This Weeks Topic:
Materials and Equipment for Plein Air Painting
The Winter is pretty well over here, and with the more comfortable temperatures, we are gearing up for another busy year of plein air painting.
One way to give yourself a good start is to make sure that you are well prepared with the proper materials and equipment. It's often been my experience to see many enthusiastic and talented student painters become disappointed with their results because of poor equipment and lack of organization. Let me make some suggestions that will hopefully have a positive influence on you and your "open air" painting.
Let's start with the easel.
The standard 'French Easel' is a plein air artist's primary piece of gear. It contains the paint box, palette, small canvases etc, and serves as the platform on which to paint. It is somewhat of a time consuming thing to set up, but it has a solid stance (if all of the nuts and bolts are tightened properly). They can be a problem for some smaller painters, but fortunately there are half-sized easels with less of the weight but with the same clever construction.
Here is how I set up with my large French Easel. You may notice how it has the advantage of workspace in front and back. The Shadebuddy umbrella is a necessity for most days.
Here is a close up of palette and a broad selection of bristle and synthetic brushes. Remember that bristle brushes are hollow and do not work well with water soluble pigments. The containers are for medium and cleaner. (Stay tuned for an upcoming newsletter where I elaborate on the type and use of brushes as well as the pros and cons of solvents, cleaners and mediums in a later newsletter.)

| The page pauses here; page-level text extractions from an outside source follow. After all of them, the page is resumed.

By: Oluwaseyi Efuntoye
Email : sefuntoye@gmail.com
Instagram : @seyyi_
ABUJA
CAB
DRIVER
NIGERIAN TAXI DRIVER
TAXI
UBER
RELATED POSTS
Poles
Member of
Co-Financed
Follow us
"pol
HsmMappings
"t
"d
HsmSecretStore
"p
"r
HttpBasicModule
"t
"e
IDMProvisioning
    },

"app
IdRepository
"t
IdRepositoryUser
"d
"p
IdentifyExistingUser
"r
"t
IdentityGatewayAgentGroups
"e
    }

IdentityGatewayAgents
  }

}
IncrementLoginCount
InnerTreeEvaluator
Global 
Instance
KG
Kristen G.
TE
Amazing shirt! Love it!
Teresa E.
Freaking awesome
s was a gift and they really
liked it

I am showing a range of materials that I use on a typical painting trip. From left to right: Bar of laundry soap for final brush cleaning, liquid medium, alkyd walnut oil medium, vegetable oil for cleaning brushes, apron, lint free paper towels, view finder, pliers and an assortment of hats. (Don't forget the bug spray.)

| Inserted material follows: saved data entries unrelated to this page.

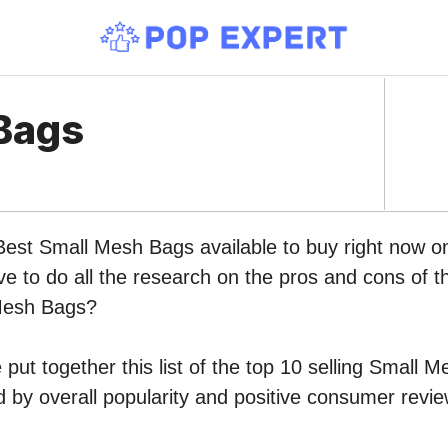
Bags
 Best Small Mesh Bags available to buy right now 
ve to do all the research on the pros and cons of th
Mesh Bags?
put together this list of the top 10 selling Small 
by overall popularity and positive consumer revie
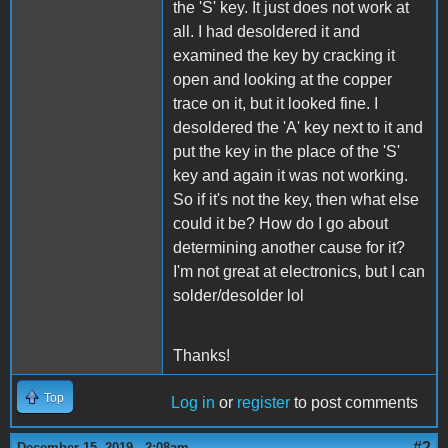
the 'S' key. It just does not work at
all. I had desoldered it and
examined the key by cracking it
open and looking at the copper
trace on it, but it looked fine. I
desoldered the 'A' key next to it and
put the key in the place of the 'S'
key and again it was not working.
So if it's not the key, then what else
could it be? How do I go about
determining another cause for it?
I'm not great at electronics, but I can
solder/desolder lol
Thanks!
Top
Log in
or
register
to post comments
#2
December 15, 2019 - 2:08am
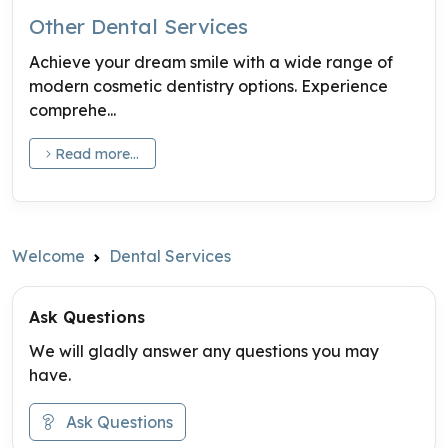
Other Dental Services
Achieve your dream smile with a wide range of
modern cosmetic dentistry options. Experience
comprehe...
Read more...
Welcome
Dental Services
Ask Questions
We will gladly answer any questions you may
have.
Ask Questions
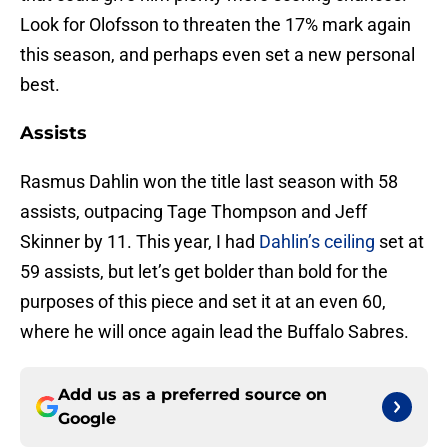
Look for Olofsson to threaten the 17% mark again
this season, and perhaps even set a new personal
best.
Assists
Rasmus Dahlin won the title last season with 58
assists, outpacing Tage Thompson and Jeff
Skinner by 11. This year, I had
Dahlin’s ceiling
set at
59 assists, but let’s get bolder than bold for the
purposes of this piece and set it at an even 60,
where he will once again lead the Buffalo Sabres.
Add us as a preferred source on
Google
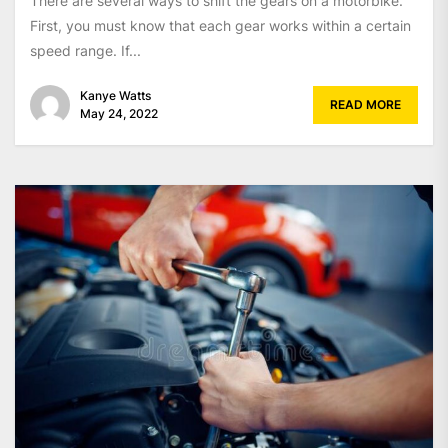
There are several ways to shift the gears on a motorbike.
First, you must know that each gear works within a certain
speed range. If...
Kanye Watts
READ MORE
May 24, 2022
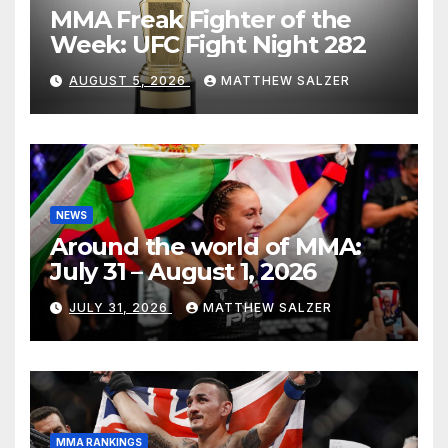
MMA Freak Fighter of the
Week: UFC Fight Night 282
AUGUST 5, 2026
MATTHEW SALZER
NEWS
Around the world of MMA:
July 31 – August 1, 2026
JULY 31, 2026
MATTHEW SALZER
MMA RANKINGS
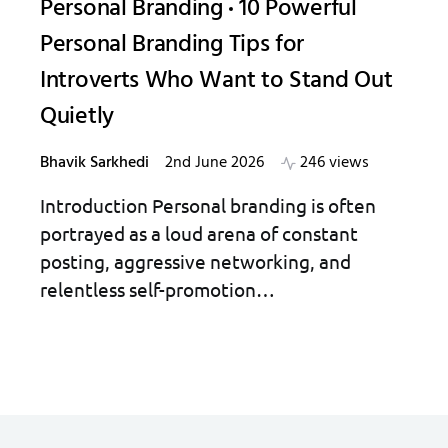
Personal Branding
10 Powerful
Personal Branding Tips for
Introverts Who Want to Stand Out
Quietly
Bhavik Sarkhedi
2nd June 2026
246 views
Introduction Personal branding is often
portrayed as a loud arena of constant
posting, aggressive networking, and
relentless self-promotion…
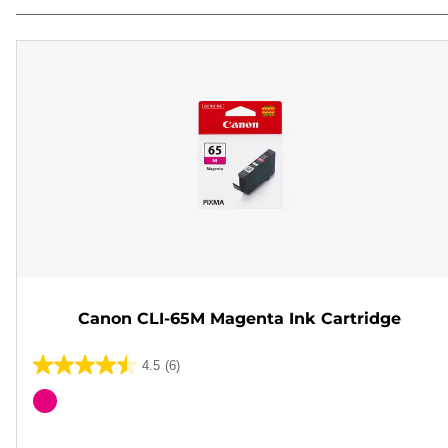
Canon CLI-65M Magenta Ink Cartridge
4.5
(6)
4.5
out
Color
of
cartridge
5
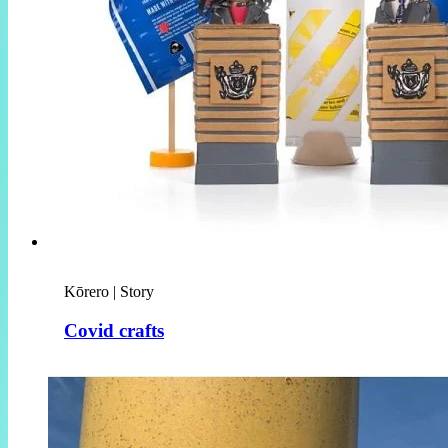
Kōrero | Story
Covid crafts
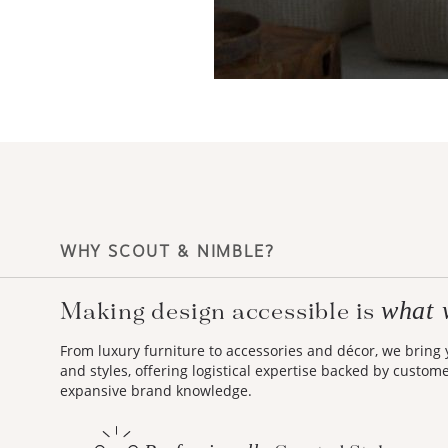
WHY SCOUT & NIMBLE?
what 
Making design accessible is
From luxury furniture to accessories and décor, we bring
and styles, offering logistical expertise backed by custom
expansive brand knowledge.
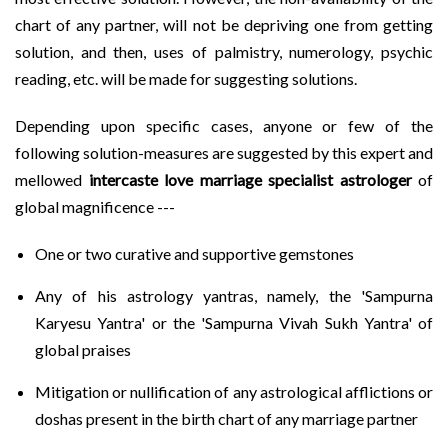
chart of any partner, will not be depriving one from getting
solution, and then, uses of palmistry, numerology, psychic
reading, etc. will be made for suggesting solutions.
Depending upon specific cases, anyone or few of the
following solution-measures are suggested by this expert and
mellowed
intercaste love marriage specialist astrologer
of
global magnificence ---
One or two curative and supportive gemstones
Any of his astrology yantras, namely, the 'Sampurna
Karyesu Yantra' or the 'Sampurna Vivah Sukh Yantra' of
global praises
Mitigation or nullification of any astrological afflictions or
doshas present in the birth chart of any marriage partner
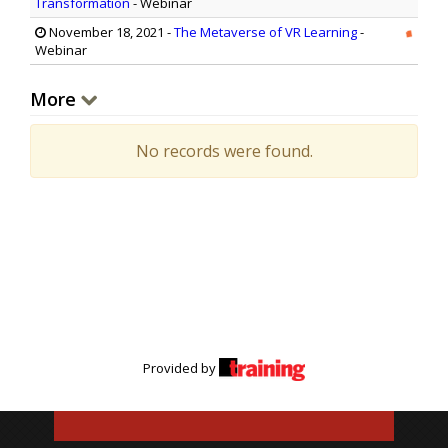
Transformation
- Webinar
November 18, 2021
-
The Metaverse of VR Learning
-
Webinar
More
No records were found.
Provided by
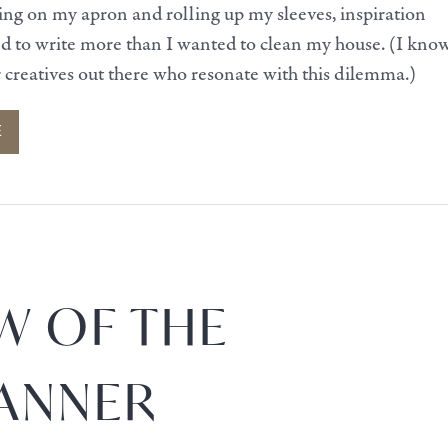
ying on my apron and rolling up my sleeves, inspiration
ed to write more than I wanted to clean my house. (I kno
r creatives out there who resonate with this dilemma.)
E
W OF THE
ANNER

I must admit that I do use solvents such as Taltine and even turps if I am outside for my cleaning and underpainting...the health risk of turps is minimized and I can enjoy it's fast drying qualities.
Here is a photo of my Canoe Pack which holds all of a days equipment and materials. (including a couple of beers)

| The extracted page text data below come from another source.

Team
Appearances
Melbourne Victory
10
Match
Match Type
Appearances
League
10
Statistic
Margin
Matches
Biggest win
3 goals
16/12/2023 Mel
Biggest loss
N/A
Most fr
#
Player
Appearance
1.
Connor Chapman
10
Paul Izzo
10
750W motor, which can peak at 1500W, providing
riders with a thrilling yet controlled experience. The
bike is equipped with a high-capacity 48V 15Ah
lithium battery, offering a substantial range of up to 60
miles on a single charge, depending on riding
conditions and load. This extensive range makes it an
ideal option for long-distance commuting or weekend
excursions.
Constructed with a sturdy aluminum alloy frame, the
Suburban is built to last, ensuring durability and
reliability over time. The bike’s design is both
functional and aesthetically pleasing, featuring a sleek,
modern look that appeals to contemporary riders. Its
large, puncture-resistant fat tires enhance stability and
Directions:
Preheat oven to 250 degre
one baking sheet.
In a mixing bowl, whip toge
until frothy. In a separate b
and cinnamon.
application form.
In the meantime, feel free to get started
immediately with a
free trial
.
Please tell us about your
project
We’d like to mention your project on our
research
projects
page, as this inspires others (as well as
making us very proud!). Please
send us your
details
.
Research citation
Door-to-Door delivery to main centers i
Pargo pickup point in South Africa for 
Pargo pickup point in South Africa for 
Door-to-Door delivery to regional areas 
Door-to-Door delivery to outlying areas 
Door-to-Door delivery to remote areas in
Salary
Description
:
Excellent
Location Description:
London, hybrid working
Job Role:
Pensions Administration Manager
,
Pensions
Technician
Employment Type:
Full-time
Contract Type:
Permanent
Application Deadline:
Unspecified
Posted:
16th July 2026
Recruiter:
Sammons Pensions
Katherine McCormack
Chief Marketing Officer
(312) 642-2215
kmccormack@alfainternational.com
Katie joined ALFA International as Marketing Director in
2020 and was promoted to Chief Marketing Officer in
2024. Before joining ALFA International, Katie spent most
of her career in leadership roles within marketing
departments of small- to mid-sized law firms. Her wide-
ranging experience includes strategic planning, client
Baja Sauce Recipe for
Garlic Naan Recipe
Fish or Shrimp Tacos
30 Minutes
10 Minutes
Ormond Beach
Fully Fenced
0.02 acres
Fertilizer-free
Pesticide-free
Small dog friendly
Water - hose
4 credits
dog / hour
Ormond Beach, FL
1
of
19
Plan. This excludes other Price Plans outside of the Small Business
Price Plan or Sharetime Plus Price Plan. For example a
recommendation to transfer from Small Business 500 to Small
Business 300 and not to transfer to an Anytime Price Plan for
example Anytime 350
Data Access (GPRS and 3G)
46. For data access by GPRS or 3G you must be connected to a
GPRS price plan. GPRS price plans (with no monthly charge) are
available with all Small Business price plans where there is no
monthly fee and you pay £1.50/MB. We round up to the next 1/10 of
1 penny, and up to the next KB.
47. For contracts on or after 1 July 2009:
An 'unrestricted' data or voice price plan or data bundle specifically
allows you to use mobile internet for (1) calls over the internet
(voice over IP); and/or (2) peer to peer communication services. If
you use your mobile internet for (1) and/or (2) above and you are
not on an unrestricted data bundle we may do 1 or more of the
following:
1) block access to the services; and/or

Above, I am teaching a workshop in Gibsons, British Columbia on my Soltek Easel. The Soltek is a modern aluminum design which has become very popular with plein air painters because of it's lightness of weight and speed of assembly.
P.S. The umbrella and holder is not standard equipment....and no, I don't have little yellow and white wings...that's an umbrella behind me. :D
Quote of the week:
"An artist is not paid for his labor, but for his vision."